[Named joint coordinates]
★ ★ ★

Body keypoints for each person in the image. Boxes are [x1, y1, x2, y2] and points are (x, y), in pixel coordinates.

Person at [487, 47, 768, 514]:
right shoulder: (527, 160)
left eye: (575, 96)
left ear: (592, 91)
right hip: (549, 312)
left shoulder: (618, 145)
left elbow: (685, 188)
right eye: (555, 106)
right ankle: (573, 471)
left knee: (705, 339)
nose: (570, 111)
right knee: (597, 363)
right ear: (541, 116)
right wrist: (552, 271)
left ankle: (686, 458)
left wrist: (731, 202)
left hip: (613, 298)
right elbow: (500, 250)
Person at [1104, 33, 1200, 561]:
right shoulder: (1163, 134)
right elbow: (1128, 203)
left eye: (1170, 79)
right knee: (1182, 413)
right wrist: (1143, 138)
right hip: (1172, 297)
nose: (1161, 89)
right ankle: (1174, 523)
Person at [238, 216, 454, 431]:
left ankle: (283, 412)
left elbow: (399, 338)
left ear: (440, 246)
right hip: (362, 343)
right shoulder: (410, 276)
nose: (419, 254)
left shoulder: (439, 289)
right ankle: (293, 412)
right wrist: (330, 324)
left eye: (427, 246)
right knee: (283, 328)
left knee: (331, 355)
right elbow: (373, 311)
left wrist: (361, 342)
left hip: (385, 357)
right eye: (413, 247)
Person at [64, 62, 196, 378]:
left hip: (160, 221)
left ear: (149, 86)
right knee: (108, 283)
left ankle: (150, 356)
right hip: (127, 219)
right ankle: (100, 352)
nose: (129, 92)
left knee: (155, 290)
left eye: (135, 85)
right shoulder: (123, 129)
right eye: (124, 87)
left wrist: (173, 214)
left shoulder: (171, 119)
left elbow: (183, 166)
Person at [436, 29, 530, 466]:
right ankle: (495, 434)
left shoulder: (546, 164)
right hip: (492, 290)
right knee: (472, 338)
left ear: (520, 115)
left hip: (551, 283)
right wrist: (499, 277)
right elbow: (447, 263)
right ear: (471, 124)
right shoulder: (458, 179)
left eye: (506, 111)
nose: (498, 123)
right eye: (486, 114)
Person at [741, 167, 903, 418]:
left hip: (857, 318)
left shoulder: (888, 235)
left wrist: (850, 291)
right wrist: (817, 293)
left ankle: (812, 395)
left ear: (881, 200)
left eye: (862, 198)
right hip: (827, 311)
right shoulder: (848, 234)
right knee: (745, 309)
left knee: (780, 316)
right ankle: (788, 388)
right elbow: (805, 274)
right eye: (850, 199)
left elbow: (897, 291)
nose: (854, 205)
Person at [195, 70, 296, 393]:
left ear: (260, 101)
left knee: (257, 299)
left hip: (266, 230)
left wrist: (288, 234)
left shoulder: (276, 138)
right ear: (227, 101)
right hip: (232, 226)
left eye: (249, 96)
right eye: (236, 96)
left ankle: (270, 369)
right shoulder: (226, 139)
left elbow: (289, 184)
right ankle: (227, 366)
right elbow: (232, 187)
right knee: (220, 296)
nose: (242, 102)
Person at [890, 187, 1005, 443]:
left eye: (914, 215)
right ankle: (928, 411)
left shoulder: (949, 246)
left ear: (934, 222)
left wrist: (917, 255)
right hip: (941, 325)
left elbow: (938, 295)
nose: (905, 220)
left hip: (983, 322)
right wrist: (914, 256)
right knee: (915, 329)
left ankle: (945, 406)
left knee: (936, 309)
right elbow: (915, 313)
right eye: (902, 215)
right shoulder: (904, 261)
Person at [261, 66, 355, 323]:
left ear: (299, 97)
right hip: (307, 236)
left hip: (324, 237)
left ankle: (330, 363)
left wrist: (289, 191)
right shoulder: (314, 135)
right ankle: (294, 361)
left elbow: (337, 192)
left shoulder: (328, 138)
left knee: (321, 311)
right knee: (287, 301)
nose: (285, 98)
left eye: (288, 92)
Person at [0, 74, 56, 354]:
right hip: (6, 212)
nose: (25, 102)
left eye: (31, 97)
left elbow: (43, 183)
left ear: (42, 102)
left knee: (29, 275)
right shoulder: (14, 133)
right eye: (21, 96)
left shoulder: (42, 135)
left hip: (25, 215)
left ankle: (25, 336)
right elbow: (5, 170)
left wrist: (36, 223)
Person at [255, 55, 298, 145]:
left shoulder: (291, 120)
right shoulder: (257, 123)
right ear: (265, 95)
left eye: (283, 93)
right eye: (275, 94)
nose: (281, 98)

★ ★ ★

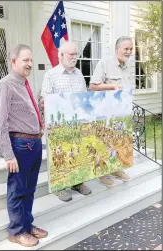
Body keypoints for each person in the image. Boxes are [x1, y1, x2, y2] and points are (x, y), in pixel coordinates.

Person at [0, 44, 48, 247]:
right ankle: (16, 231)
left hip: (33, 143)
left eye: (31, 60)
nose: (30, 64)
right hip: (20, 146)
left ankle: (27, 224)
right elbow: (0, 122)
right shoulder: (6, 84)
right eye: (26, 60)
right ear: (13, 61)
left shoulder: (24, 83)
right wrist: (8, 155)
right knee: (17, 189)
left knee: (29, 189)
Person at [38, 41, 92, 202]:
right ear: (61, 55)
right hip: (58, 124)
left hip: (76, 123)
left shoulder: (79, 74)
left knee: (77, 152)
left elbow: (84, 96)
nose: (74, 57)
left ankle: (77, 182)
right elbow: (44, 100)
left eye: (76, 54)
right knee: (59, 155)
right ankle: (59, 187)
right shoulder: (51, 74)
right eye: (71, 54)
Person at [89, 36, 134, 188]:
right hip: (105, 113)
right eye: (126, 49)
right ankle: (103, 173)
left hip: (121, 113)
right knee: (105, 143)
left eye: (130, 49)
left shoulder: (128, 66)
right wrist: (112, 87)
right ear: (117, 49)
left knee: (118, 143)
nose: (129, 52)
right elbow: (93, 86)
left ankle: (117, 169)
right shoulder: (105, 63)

★ ★ ★

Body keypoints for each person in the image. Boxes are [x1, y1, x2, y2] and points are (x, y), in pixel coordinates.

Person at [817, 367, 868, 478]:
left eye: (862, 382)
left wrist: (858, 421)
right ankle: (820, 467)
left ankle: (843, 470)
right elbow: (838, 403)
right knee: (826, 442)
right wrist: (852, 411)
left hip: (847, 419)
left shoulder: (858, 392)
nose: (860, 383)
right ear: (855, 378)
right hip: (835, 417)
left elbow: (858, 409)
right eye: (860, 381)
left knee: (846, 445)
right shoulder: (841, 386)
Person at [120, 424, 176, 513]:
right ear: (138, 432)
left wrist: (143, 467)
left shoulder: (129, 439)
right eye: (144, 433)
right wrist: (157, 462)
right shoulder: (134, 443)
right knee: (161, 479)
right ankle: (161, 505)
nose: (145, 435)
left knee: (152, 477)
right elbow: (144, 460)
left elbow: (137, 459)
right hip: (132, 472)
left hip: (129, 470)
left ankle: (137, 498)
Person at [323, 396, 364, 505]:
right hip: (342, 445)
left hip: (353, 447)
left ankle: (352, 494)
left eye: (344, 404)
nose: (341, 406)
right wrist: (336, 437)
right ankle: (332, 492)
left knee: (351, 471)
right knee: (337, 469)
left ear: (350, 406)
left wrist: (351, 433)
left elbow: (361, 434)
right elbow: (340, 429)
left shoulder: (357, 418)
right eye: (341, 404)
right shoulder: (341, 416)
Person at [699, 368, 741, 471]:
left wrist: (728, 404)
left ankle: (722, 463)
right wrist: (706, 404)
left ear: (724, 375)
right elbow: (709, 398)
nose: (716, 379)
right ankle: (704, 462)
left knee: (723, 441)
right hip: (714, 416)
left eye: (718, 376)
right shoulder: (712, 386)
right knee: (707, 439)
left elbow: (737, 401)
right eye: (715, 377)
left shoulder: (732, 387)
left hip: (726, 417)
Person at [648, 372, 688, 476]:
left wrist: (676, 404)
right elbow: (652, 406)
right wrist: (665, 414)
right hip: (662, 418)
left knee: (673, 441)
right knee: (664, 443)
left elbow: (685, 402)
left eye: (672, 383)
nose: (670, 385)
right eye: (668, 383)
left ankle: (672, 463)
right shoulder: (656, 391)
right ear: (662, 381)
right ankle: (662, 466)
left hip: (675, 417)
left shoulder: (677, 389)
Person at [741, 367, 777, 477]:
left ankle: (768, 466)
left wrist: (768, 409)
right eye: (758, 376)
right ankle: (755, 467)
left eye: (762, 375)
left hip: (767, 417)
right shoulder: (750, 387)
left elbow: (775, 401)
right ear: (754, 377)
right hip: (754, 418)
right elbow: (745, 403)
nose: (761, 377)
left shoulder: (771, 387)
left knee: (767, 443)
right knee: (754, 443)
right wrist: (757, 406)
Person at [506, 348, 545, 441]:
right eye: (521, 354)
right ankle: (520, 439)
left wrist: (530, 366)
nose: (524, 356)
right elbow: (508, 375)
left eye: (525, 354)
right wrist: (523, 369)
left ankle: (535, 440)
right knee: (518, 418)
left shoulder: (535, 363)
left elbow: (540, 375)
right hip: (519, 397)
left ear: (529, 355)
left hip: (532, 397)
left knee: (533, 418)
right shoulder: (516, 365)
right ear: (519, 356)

★ ★ ★

» THE TASK
All that is needed is the exact run of lines above from the line containing "right wrist: (1143, 138)" through the line containing "right knee: (108, 283)", both of them included.

» REPLY TO THE EXERCISE
right wrist: (1143, 138)
right hip: (1172, 297)
nose: (1161, 89)
right ankle: (1174, 523)
Person at [238, 216, 454, 431]:
left ankle: (283, 412)
left elbow: (399, 338)
left ear: (440, 246)
right hip: (362, 343)
right shoulder: (410, 276)
nose: (419, 254)
left shoulder: (439, 289)
right ankle: (293, 412)
right wrist: (330, 324)
left eye: (427, 246)
right knee: (283, 328)
left knee: (331, 355)
right elbow: (373, 311)
left wrist: (361, 342)
left hip: (385, 357)
right eye: (413, 247)
Person at [64, 62, 196, 378]:
left hip: (160, 221)
left ear: (149, 86)
right knee: (108, 283)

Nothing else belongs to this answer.